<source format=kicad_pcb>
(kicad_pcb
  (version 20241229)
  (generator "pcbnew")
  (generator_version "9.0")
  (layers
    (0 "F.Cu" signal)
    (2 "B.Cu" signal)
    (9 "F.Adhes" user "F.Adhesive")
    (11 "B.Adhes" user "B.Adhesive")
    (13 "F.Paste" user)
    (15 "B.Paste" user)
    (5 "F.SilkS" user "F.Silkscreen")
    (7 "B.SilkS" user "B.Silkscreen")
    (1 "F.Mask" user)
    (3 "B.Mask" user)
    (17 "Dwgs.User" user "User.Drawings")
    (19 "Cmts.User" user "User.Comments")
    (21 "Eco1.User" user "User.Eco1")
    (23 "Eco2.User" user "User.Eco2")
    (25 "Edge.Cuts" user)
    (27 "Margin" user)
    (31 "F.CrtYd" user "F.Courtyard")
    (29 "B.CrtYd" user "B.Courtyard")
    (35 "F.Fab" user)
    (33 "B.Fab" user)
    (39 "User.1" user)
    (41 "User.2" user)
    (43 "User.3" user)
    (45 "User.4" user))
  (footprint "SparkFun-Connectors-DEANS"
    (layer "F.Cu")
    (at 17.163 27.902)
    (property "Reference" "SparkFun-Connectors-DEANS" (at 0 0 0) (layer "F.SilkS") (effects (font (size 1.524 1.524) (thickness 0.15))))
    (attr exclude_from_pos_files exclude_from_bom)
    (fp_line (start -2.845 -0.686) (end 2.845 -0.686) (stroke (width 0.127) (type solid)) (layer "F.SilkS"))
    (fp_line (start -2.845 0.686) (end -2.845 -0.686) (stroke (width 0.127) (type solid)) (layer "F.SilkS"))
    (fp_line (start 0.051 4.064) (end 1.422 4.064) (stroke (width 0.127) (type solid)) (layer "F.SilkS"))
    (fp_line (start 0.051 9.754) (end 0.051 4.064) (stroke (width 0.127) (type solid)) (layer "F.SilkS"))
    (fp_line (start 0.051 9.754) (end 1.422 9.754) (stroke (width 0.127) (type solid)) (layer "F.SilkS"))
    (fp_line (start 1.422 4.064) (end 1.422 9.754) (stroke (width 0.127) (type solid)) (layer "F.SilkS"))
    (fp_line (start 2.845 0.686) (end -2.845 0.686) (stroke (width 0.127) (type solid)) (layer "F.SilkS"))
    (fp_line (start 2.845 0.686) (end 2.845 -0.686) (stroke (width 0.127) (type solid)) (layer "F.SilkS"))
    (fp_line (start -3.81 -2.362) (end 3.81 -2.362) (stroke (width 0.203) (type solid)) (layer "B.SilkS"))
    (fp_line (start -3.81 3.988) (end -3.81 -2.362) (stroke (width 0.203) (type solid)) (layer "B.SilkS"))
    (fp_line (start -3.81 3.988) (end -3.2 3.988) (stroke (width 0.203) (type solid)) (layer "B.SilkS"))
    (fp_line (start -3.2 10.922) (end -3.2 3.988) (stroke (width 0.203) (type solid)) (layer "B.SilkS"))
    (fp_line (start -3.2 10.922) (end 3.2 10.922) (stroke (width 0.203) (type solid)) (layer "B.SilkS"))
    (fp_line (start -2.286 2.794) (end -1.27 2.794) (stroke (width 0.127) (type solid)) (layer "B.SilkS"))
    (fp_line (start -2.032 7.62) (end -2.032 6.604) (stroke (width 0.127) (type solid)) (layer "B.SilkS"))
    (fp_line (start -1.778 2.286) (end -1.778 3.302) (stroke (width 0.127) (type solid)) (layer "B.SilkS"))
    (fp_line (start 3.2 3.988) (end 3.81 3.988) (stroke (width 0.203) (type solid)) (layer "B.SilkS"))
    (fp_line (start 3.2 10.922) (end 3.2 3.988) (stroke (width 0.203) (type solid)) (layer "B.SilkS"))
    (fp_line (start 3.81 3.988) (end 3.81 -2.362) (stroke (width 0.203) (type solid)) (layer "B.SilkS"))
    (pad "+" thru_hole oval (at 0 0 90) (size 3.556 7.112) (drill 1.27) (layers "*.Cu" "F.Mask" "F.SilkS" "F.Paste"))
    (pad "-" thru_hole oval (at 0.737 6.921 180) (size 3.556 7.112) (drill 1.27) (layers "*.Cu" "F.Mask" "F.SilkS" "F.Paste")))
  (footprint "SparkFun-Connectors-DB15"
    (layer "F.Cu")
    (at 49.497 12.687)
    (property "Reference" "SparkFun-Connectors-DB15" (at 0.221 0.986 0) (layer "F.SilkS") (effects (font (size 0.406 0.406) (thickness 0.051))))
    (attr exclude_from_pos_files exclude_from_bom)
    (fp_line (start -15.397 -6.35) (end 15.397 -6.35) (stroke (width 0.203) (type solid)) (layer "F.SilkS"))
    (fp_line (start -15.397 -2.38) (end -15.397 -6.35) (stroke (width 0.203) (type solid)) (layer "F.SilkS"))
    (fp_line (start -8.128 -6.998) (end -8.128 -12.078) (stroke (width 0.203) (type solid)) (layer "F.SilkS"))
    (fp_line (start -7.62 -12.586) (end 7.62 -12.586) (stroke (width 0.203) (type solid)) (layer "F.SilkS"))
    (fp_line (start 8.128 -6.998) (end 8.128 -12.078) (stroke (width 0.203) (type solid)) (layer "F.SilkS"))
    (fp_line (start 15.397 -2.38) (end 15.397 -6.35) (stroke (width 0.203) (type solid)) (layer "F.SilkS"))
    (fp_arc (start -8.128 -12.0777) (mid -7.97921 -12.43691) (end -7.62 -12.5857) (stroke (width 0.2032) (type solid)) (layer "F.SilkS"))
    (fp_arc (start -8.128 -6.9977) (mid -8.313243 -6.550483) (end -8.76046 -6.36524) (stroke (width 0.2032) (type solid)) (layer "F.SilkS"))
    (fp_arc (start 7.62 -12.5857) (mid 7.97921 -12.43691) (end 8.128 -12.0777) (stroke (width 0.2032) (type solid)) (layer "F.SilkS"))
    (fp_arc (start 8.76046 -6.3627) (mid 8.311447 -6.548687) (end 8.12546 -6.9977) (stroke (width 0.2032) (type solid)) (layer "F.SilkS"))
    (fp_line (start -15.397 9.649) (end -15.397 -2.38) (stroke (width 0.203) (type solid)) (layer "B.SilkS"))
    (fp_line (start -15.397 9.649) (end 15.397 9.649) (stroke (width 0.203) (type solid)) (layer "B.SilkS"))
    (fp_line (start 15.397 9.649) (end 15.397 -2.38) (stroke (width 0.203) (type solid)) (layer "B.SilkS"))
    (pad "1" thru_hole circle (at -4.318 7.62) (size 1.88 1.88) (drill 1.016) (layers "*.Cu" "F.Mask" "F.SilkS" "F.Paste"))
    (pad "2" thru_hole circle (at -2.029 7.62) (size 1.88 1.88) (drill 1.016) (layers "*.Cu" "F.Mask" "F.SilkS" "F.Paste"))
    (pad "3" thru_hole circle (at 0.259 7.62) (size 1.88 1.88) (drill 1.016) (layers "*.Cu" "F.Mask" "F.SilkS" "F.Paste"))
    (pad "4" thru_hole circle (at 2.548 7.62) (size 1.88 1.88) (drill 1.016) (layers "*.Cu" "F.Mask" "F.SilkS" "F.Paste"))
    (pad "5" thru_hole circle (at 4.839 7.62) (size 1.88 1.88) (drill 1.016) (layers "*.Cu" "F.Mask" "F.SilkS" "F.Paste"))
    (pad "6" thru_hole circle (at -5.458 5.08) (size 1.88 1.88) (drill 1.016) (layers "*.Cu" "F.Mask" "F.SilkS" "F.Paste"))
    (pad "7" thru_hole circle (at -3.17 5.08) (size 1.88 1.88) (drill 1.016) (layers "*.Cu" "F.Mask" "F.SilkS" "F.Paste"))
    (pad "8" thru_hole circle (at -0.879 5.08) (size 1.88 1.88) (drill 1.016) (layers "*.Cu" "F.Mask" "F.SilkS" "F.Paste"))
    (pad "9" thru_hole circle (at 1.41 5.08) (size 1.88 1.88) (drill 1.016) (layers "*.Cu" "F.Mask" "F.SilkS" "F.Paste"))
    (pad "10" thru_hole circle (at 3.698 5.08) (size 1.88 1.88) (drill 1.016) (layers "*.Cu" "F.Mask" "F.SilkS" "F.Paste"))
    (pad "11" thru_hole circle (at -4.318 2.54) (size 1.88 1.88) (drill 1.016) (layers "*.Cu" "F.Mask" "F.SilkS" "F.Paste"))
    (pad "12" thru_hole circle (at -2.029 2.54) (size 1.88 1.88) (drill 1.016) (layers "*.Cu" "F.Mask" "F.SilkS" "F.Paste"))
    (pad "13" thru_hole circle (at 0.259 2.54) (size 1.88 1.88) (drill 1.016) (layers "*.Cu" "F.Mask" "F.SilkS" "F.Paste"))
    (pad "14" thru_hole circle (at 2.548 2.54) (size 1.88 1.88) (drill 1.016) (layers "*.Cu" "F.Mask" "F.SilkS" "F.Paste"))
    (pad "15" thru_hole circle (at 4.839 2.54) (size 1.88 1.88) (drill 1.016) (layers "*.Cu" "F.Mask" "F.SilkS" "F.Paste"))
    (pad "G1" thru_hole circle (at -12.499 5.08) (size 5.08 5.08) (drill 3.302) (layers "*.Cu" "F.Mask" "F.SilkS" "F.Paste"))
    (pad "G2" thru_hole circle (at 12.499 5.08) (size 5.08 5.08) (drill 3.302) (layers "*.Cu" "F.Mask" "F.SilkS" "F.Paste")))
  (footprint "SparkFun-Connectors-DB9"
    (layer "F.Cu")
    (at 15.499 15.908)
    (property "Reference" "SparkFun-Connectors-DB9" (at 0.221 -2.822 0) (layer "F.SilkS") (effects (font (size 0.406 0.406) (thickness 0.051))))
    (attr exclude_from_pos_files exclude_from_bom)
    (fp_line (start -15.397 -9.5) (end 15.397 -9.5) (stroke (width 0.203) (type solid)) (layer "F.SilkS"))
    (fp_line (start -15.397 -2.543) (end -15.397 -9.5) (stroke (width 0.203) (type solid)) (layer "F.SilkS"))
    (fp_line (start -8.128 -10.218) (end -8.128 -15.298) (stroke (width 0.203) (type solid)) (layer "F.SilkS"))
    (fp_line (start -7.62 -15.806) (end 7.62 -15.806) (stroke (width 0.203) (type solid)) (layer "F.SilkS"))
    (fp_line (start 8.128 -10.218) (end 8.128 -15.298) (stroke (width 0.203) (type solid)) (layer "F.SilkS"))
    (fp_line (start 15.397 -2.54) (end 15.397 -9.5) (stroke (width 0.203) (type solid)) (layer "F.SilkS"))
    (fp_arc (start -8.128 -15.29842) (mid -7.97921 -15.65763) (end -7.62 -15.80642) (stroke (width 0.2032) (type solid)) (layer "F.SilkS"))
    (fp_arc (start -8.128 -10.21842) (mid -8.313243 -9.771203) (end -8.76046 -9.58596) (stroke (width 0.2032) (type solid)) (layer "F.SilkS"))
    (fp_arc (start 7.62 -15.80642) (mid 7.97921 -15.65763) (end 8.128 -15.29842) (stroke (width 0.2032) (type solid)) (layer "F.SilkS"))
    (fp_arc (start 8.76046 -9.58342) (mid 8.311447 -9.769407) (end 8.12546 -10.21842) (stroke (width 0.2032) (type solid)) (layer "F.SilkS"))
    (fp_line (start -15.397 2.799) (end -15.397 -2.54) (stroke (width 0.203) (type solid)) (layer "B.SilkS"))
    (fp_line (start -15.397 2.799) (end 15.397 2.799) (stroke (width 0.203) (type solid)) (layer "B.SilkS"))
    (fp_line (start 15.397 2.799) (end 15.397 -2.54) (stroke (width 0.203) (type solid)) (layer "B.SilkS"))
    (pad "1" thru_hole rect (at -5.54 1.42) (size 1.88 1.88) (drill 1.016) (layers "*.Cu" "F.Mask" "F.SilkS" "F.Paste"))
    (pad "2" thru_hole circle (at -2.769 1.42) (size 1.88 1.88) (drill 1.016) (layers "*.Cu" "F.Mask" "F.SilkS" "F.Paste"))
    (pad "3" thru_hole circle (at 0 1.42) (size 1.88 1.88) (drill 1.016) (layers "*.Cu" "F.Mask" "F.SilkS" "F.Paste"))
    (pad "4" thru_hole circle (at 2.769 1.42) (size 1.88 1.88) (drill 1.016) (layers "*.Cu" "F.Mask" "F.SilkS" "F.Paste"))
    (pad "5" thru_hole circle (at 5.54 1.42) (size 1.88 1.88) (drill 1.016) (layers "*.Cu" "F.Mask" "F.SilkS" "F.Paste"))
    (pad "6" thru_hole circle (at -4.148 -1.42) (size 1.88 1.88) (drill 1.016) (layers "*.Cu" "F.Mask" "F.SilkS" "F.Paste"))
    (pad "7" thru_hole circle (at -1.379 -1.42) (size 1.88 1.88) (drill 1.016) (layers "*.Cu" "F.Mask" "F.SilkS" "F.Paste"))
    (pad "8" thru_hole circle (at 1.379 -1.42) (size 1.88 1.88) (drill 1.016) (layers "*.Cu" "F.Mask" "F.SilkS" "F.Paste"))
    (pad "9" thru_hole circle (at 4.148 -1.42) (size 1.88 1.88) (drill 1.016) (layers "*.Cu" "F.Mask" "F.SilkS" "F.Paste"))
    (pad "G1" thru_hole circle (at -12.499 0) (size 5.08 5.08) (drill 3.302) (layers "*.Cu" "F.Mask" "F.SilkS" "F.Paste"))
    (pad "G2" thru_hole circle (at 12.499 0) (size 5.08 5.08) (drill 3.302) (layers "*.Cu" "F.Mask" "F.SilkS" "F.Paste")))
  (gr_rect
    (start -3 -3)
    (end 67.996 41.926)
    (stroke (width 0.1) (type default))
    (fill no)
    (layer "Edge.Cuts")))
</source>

____

GOAL OF THE EXERCISE:
"CrtYd" is the word to look for; copy every line of the data that has it.

REPLY:
    (31 "F.CrtYd" user "F.Courtyard")
    (29 "B.CrtYd" user "B.Courtyard")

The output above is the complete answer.